1.) What other factors am I looking to other than tools such as UE4?
2.) Where exactly should I introduce my game? Should I look into GreenLight on steam for example?
3.) UE4 only takes 5% of sales right? How does this work? Could there be an auto-matic payment system for this?
Talking about making it to the game industry (possibly as an indie) with an offline game, not online.
Programming, Design Concepts, something… this is pretty broad…
Everywhere you can. Indie Game Contests, everywhere… the more people that learn that you game exists the better, at least if it’s an interesting game and concept idea.
For Each Quarter of the Year (3 Months), you pay Epic 5% on Gross Sales Over $3000, so, if you sold you game and over 3 months it only made $2900, you pay Epic nothing… then the next 3 months it has $3100 in sales, in that case, you keep $3000, and then on that $100 over $3000 you pay 5% or Epic Gets $5.
Epic doesn’t tell you what to price your product at, but I am guessing Steam won’t sell anything for less than $1… just based on never seeing anything with a base price for less. Also, from what I have heard Steam doesn’t necessarily give you the option of opting in to all of their promotions so sometimes you game may be on sale without your discretion(at least that is what I have heard). Other than that, I don’t think Steam tells you what to set the base price at.
1.) What other factors am I looking to other than tools such as UE4?
2.) Where exactly should I introduce my game? Should I look into GreenLight on steam for example?
3.) UE4 only takes 5% of sales right? How does this work? Could there be an auto-matic payment system for this?
Theorethical knowledge about how games realy work, that means not “i have played games for decades” that more means: “I know why mechanics work dynamicly and why some thing look bad from the outside but work fine in the inside”

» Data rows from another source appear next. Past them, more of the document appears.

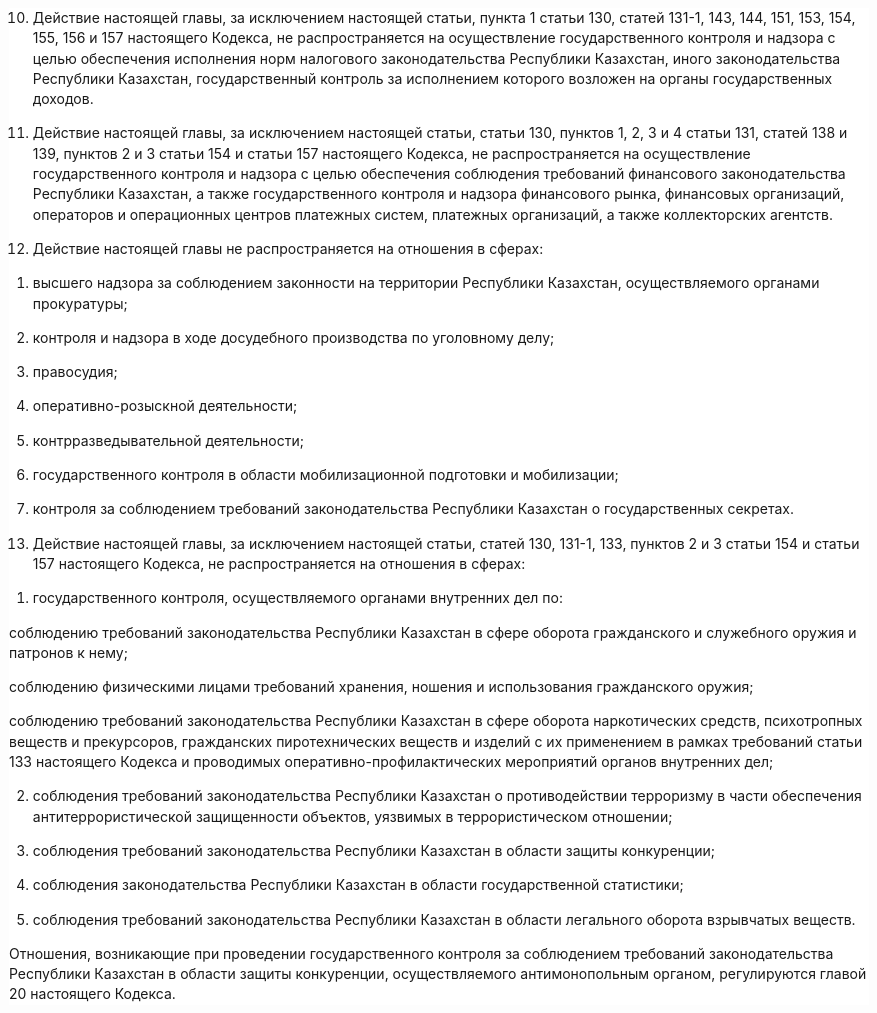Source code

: 10. Действие настоящей главы, за исключением настоящей статьи, пункта 1 статьи 130, статей 131-1, 143, 144, 151, 153, 154, 155, 156 и 157 настоящего Кодекса, не распространяется на осуществление государственного контроля и надзора с целью обеспечения исполнения норм налогового законодательства Республики Казахстан, иного законодательства Республики Казахстан, государственный контроль за исполнением которого возложен на органы государственных доходов.

11. Действие настоящей главы, за исключением настоящей статьи, статьи 130, пунктов 1, 2, 3 и 4 статьи 131, статей 138 и 139, пунктов 2 и 3  статьи 154 и статьи 157 настоящего Кодекса, не распространяется на осуществление государственного контроля и надзора с целью обеспечения соблюдения требований финансового законодательства Республики Казахстан, а также государственного контроля и надзора финансового рынка, финансовых организаций, операторов и операционных центров платежных систем, платежных организаций, а также коллекторских агентств.

12. Действие настоящей главы не распространяется на отношения  в сферах:

1) высшего надзора за соблюдением законности на территории Республики Казахстан, осуществляемого органами прокуратуры;

2) контроля и надзора в ходе досудебного производства по уголовному делу;

3) правосудия;

4) оперативно-розыскной деятельности;

5) контрразведывательной деятельности;

6) государственного контроля в области мобилизационной подготовки и мобилизации;

7) контроля за соблюдением требований законодательства Республики Казахстан о государственных секретах.

13. Действие настоящей главы, за исключением настоящей статьи, статей 130, 131-1, 133, пунктов 2 и 3 статьи 154 и статьи 157 настоящего Кодекса, не распространяется на отношения в сферах:

1) государственного контроля, осуществляемого органами внутренних дел по:

соблюдению требований законодательства Республики Казахстан  в сфере оборота гражданского и служебного оружия и патронов к нему;

соблюдению физическими лицами требований хранения, ношения и использования гражданского оружия;

соблюдению требований законодательства Республики Казахстан  в сфере оборота наркотических средств, психотропных веществ и прекурсоров, гражданских пиротехнических веществ и изделий с их применением в рамках требований статьи 133 настоящего Кодекса и проводимых оперативно-профилактических мероприятий органов внутренних дел;

2) соблюдения требований законодательства Республики Казахстан  о противодействии терроризму в части обеспечения антитеррористической защищенности объектов, уязвимых в террористическом отношении;

3) соблюдения требований законодательства Республики Казахстан  в области защиты конкуренции;

4) соблюдения законодательства Республики Казахстан в области государственной статистики;

5) соблюдения требований законодательства Республики Казахстан  в области легального оборота взрывчатых веществ.

Отношения, возникающие при проведении государственного  контроля за соблюдением требований законодательства Республики Казахстан в области защиты конкуренции, осуществляемого антимонопольным органом, регулируются главой 20 настоящего Кодекса.
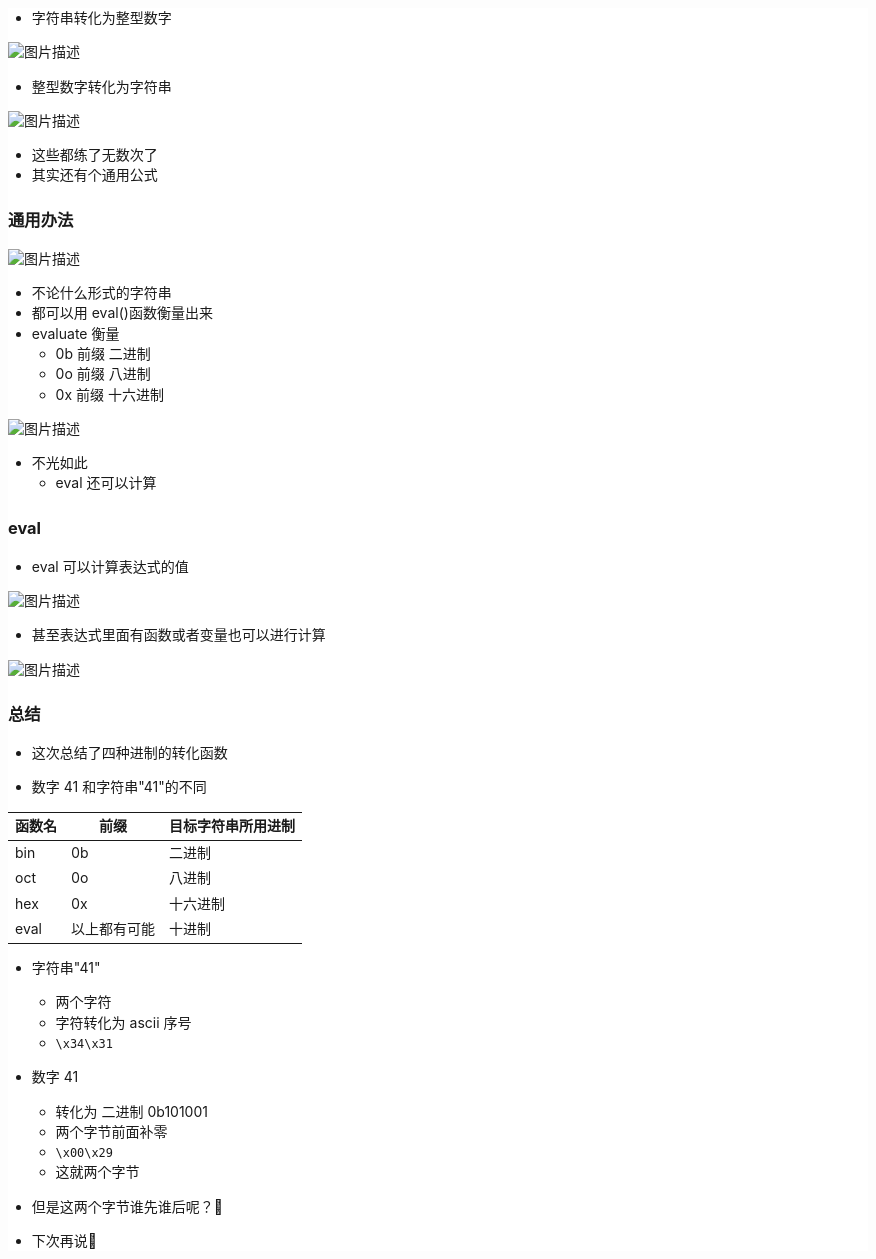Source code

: - 字符串转化为整型数字

![图片描述](https://doc.shiyanlou.com/courses/uid1190679-20210817-1629208136808)

- 整型数字转化为字符串

![图片描述](https://doc.shiyanlou.com/courses/uid1190679-20210817-1629208271476)

- 这些都练了无数次了
- 其实还有个通用公式

### 通用办法

![图片描述](https://doc.shiyanlou.com/courses/uid1190679-20210817-1629208404527)

- 不论什么形式的字符串
- 都可以用 eval()函数衡量出来
- evaluate 衡量
  - 0b 前缀 二进制
  - 0o 前缀 八进制
  - 0x 前缀 十六进制

![图片描述](https://doc.shiyanlou.com/courses/uid1190679-20210817-1629208414258)

- 不光如此
	- eval 还可以计算

### eval

- eval 可以计算表达式的值

![图片描述](https://doc.shiyanlou.com/courses/uid1190679-20211105-1636103427109)

- 甚至表达式里面有函数或者变量也可以进行计算

![图片描述](https://doc.shiyanlou.com/courses/uid1190679-20211105-1636103452239)

### 总结

- 这次总结了四种进制的转化函数

- 数字 41 和字符串"41"的不同

| 函数名     | 前缀     | 目标字符串所用进制 |
| -------- | -------- | ----- |
| bin |   0b | 二进制 |
|  oct|   0o |八进制 |
| hex |  0x | 十六进制
|eval | 以上都有可能 |十进制|



- 字符串"41"
  - 两个字符
  - 字符转化为 ascii 序号
  - `\x34\x31`

- 数字 41
  - 转化为 二进制 0b101001
  - 两个字节前面补零
  - `\x00\x29`
  - 这就两个字节
- 但是这两个字节谁先谁后呢？🤔
- 下次再说👋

Start in a community or on indiepages, build up your own small community and then let them do some word spreading. Thats the beginning.
2.) Marketing is a complicated issue and is a large part of what whats games successful or failures, there’s been a lot of talks and write ups about this, way too much to fit into a few sentences. And there’s different approaches as well. There’s the weekly/biweekly/monthly updates approach where you are constantly updating potential consumers, and there’s the media bomb approach where you try to make headlining news on a bunch of different game news sites. You can try to do both as well, they aren’t completely mutually exclusive, but one approach might work better for certain types of games. Same games are ideal for kickstarter and greenlight, but I would suggest trying to have some sort of prototype before doing a crowd funding campaign.